In the data below, reproduce everything exactly except the images.

#### Source data:
=== Begin Enclosure ===

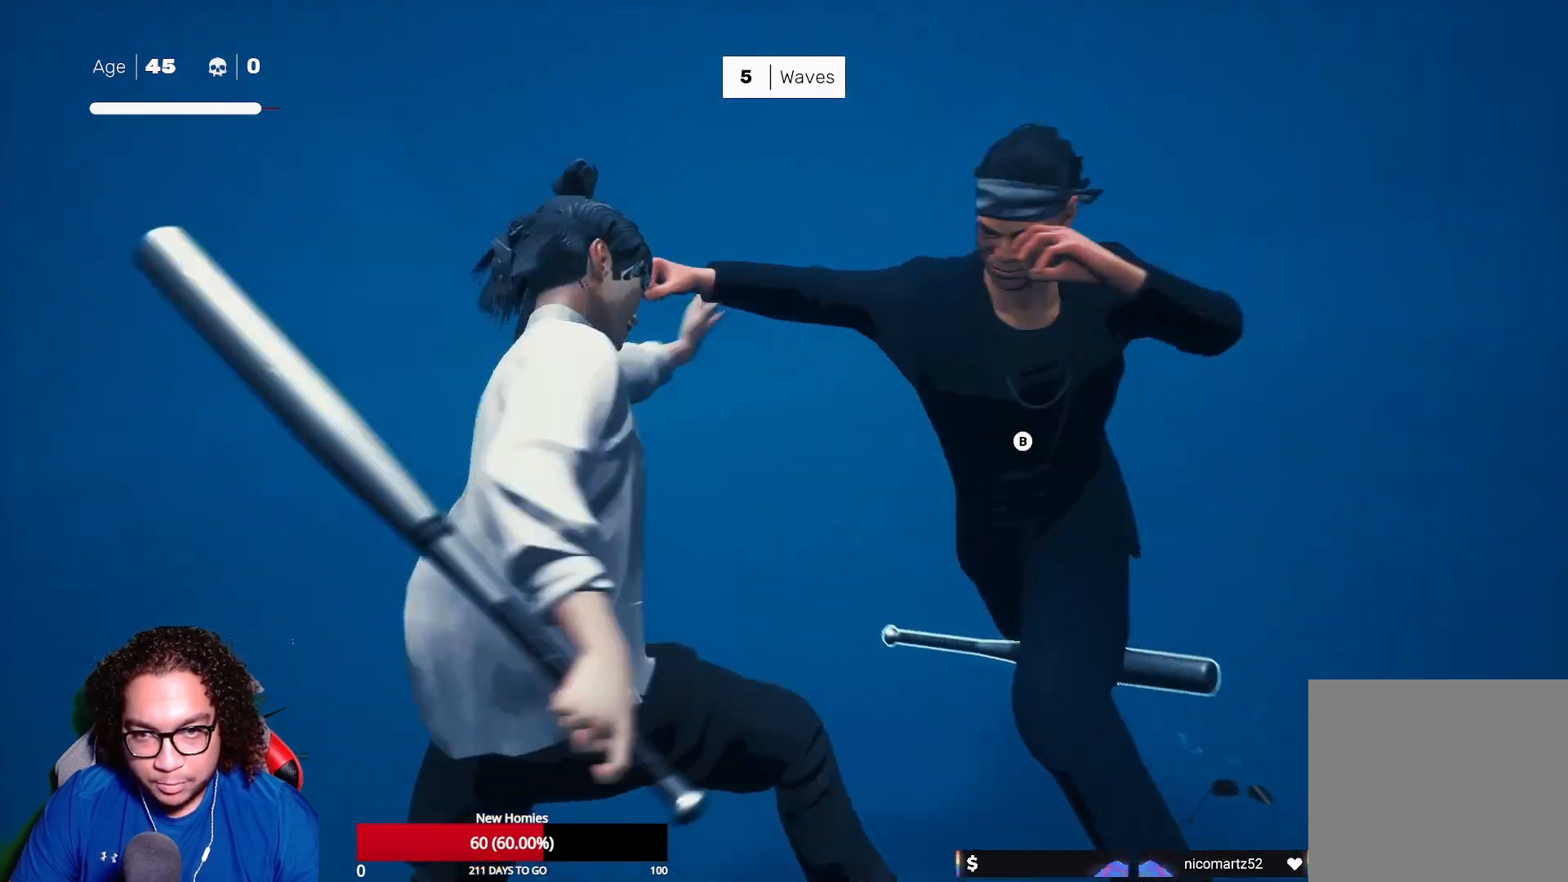
{"buttons": [], "left_stick": "center", "right_stick": "center", "events": []}
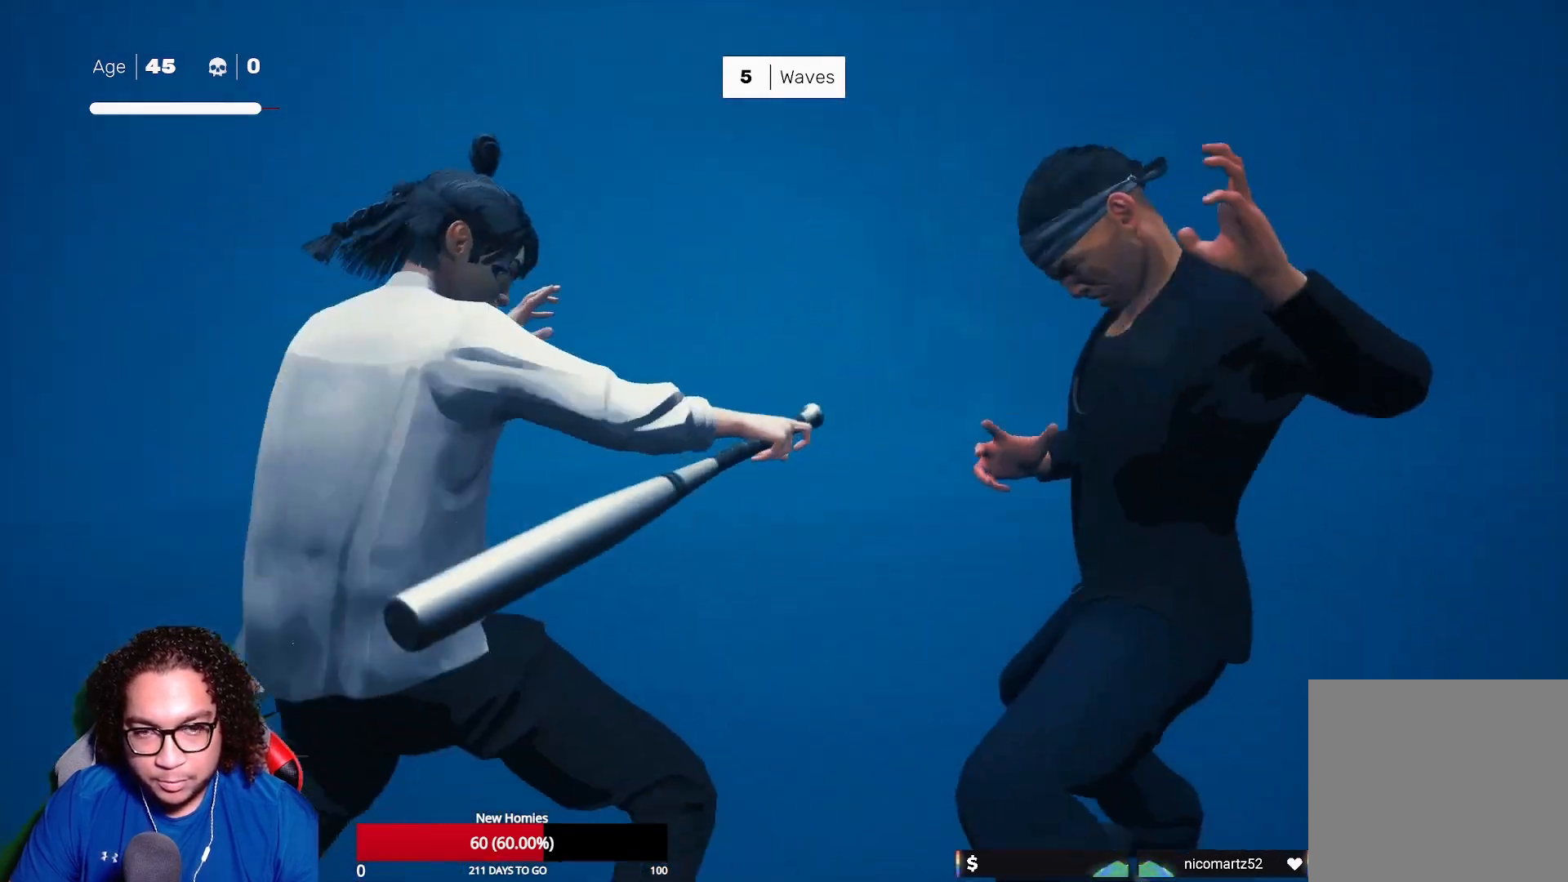
{"buttons": [], "left_stick": "center", "right_stick": "center", "events": []}
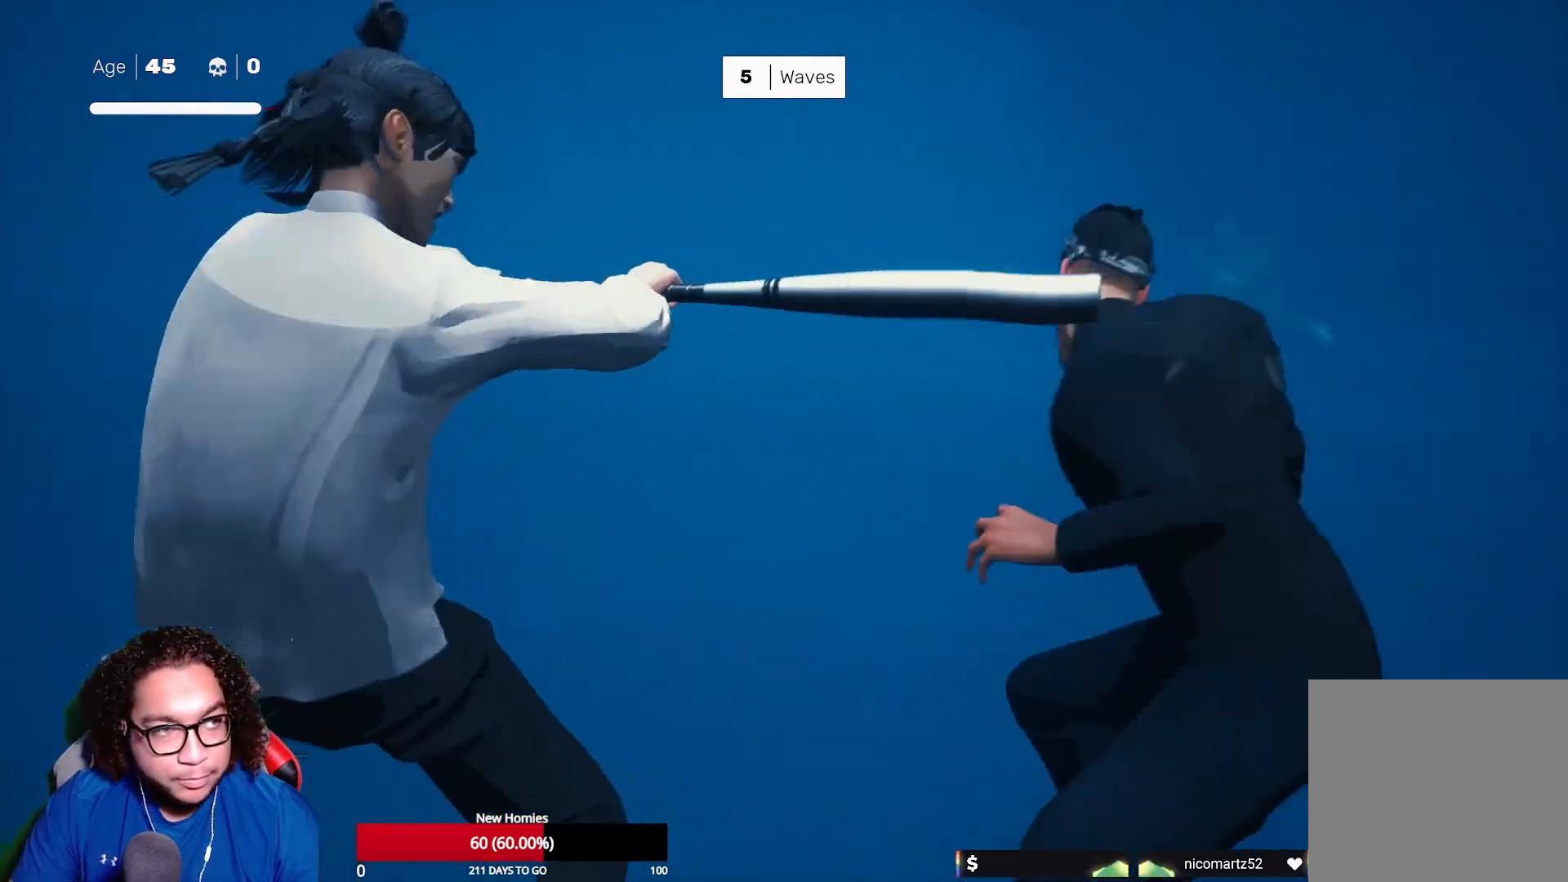
{"buttons": [], "left_stick": "center", "right_stick": "center", "events": []}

=== End Enclosure ===

#### Answer space:
{"buttons": [], "left_stick": "center", "right_stick": "center", "events": []}
{"buttons": [], "left_stick": "center", "right_stick": "center", "events": []}
{"buttons": [], "left_stick": "center", "right_stick": "center", "events": []}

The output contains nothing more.